Where the data below contains pictures, omit them; output the rest word for word.

--- Provided material ---

..............................

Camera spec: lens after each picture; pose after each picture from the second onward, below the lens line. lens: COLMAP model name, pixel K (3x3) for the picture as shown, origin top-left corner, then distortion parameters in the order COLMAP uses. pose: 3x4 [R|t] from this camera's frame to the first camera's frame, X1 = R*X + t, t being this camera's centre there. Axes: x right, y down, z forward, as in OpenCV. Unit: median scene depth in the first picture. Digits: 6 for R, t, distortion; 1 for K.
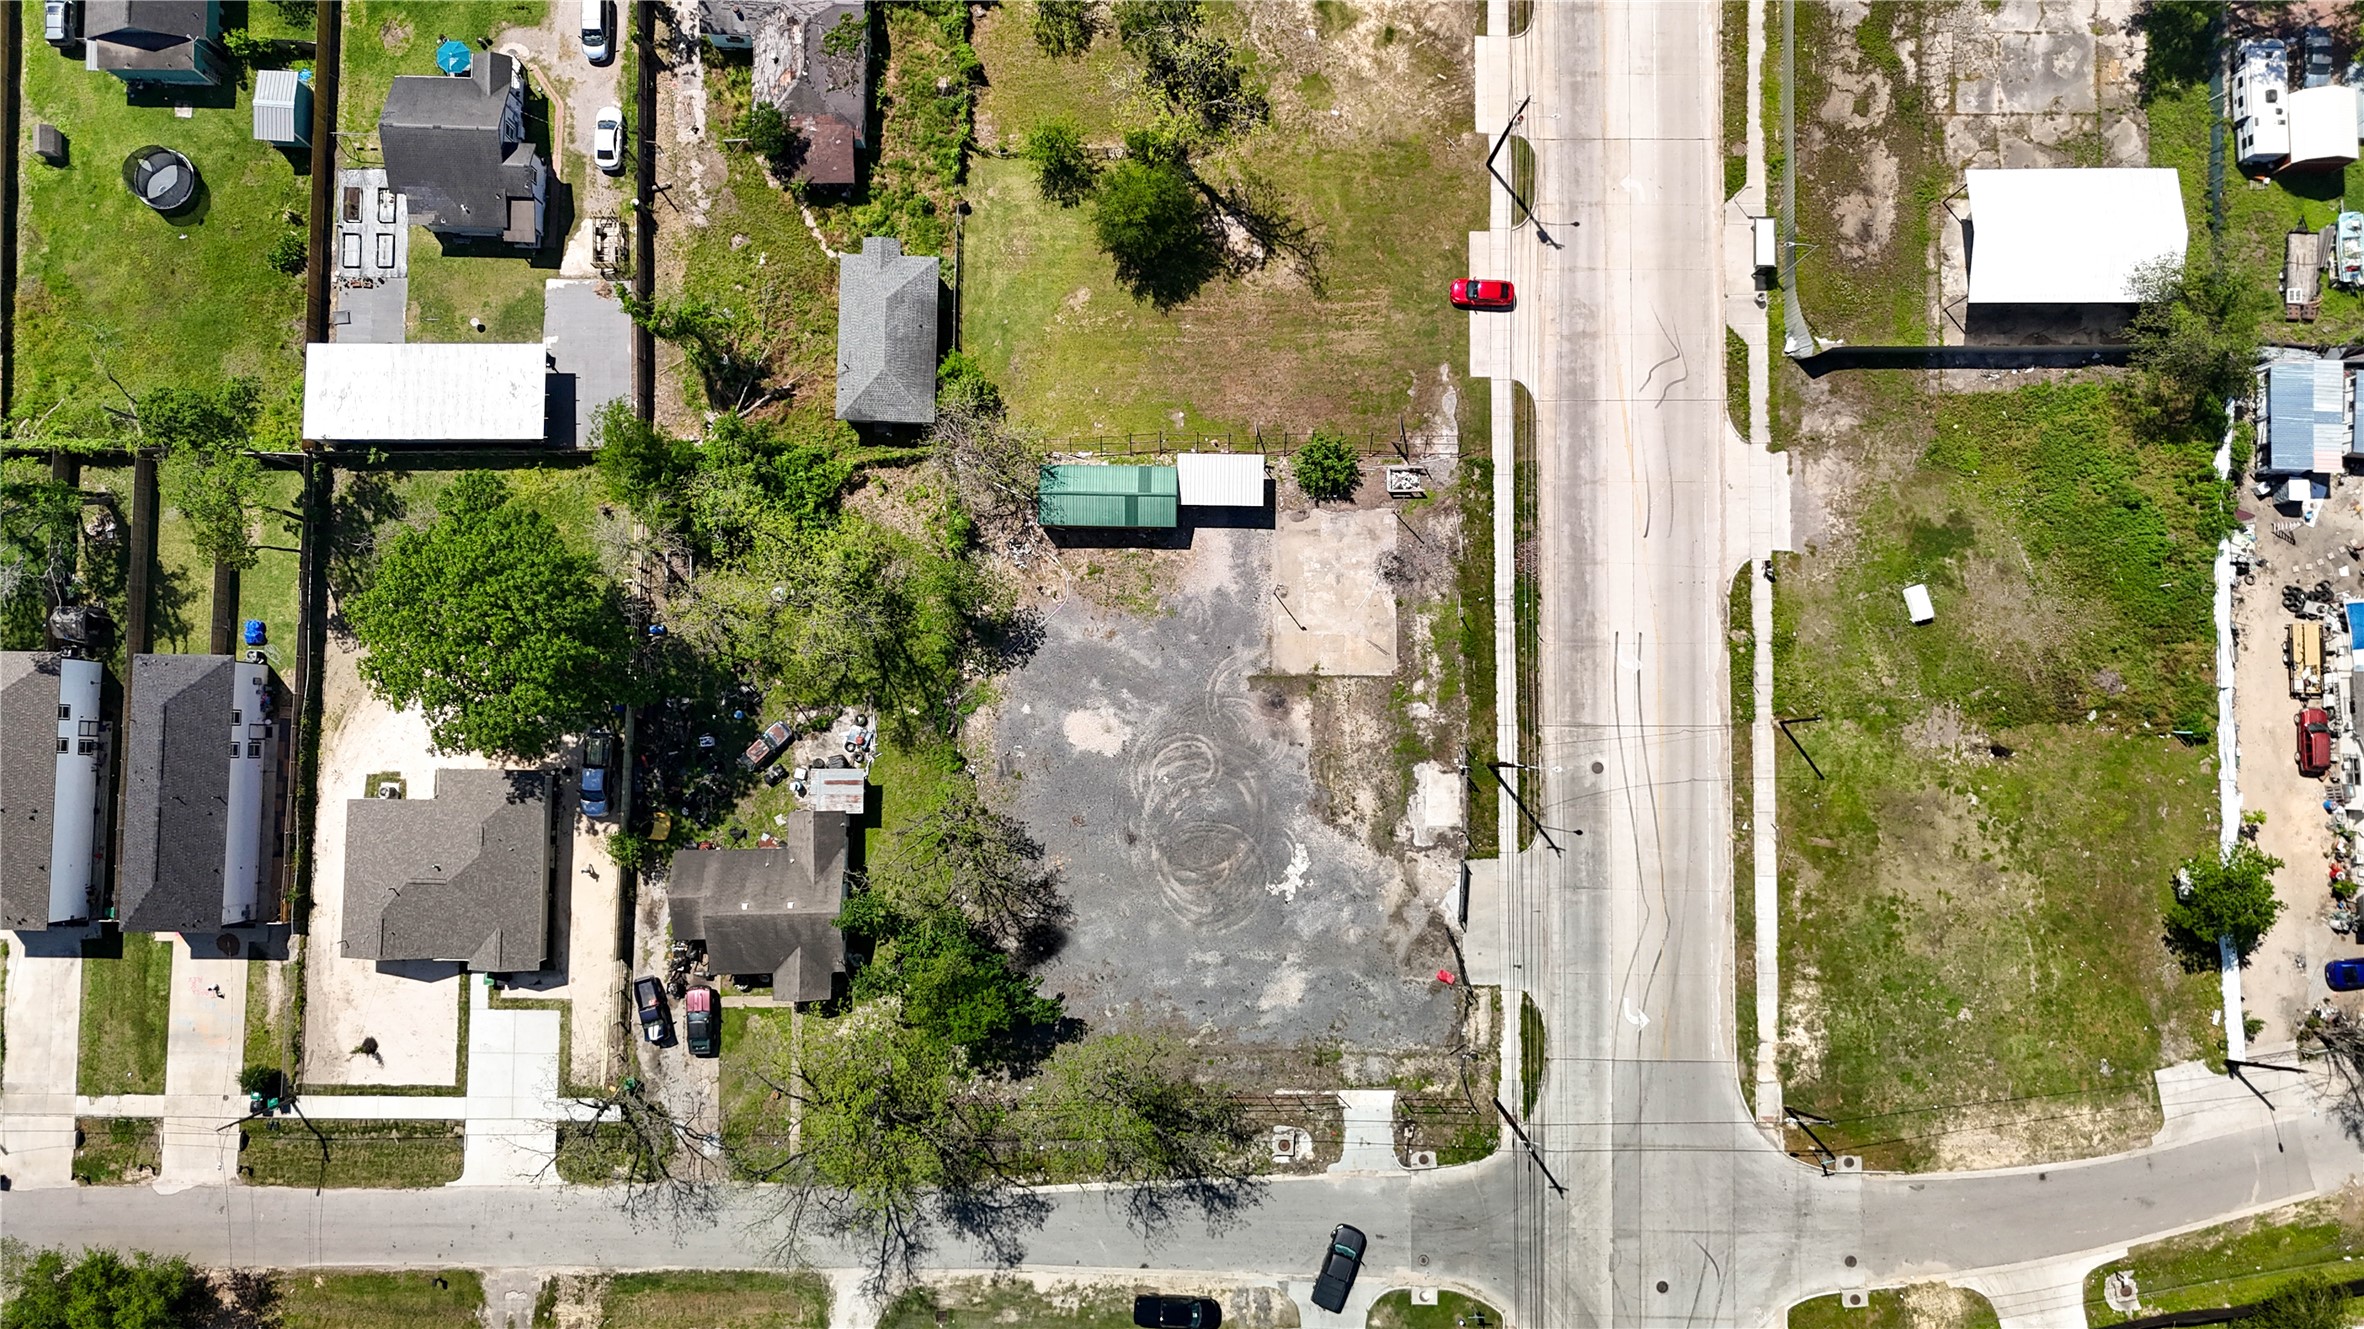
lens RADIAL K [[1773.8, 0, 1173.1], [0, 1773.8, 673.9], [0, 0, 1]] dist [0.109275, -0.152082]
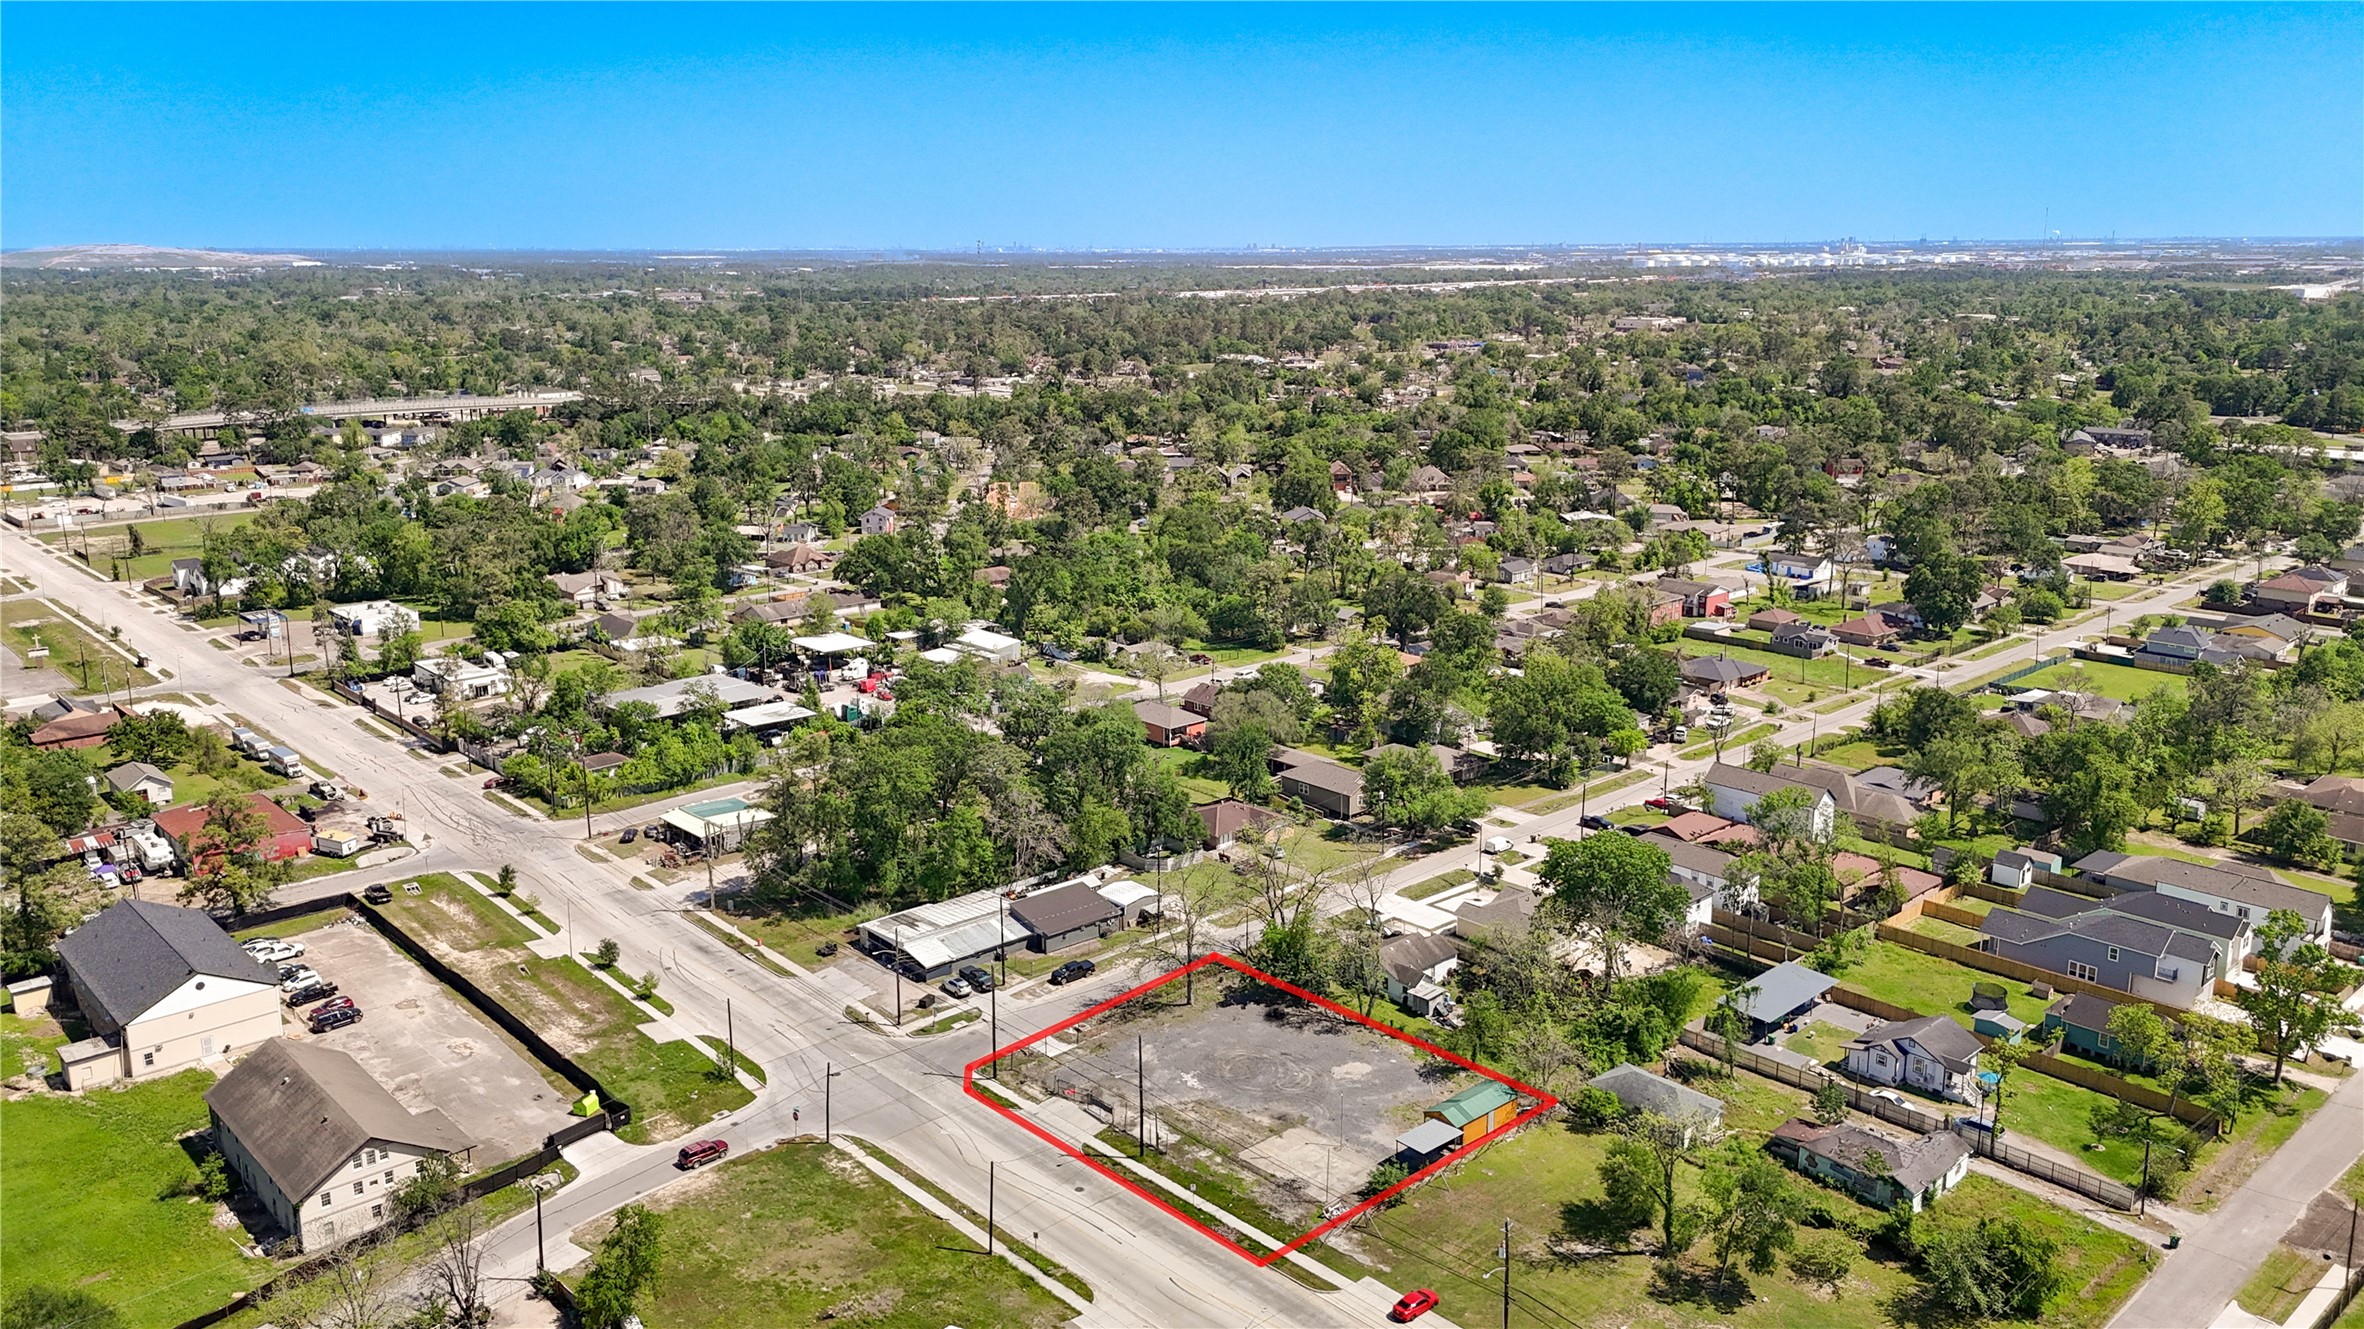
lens RADIAL K [[1773.8, 0, 1173.1], [0, 1773.8, 673.9], [0, 0, 1]] dist [0.109275, -0.152082]
pose [[-0.732083, 0.149628, -0.664579, 1.018860], [-0.680335, -0.111030, 0.724442, -0.920428], [0.034609, 0.982488, 0.183081, 0.385272]]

..............................

--- Solved problem ---
Camera spec: lens after each picture; pose after each picture from the second onward, below the lens line. lens: COLMAP model name, pixel K (3x3) for the picture as shown, origin top-left corner, then distortion parameters in the order COLMAP uses. pose: 3x4 [R|t] from this camera's frame to the first camera's frame, X1 = R*X + t, t being this camera's centre there. Axes: x right, y down, z forward, as in OpenCV. Unit: median scene depth in the first picture. Digits: 6 for R, t, distortion; 1 for K.
lens RADIAL K [[1773.8, 0, 1173.1], [0, 1773.8, 673.9], [0, 0, 1]] dist [0.109275, -0.152082]
lens RADIAL K [[1773.8, 0, 1173.1], [0, 1773.8, 673.9], [0, 0, 1]] dist [0.109275, -0.152082]
pose [[-0.732083, 0.149628, -0.664579, 1.018860], [-0.680335, -0.111030, 0.724442, -0.920428], [0.034609, 0.982488, 0.183081, 0.385272]]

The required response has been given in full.